##### STORED DATA

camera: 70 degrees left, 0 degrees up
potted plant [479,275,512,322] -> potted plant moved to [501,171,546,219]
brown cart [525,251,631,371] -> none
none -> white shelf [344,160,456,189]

##########

**WORK TO BE COMPLETED**
Every line in the listing that holds the string "none" should be copied out.

**RESPONSE**
brown cart [525,251,631,371] -> none
none -> white shelf [344,160,456,189]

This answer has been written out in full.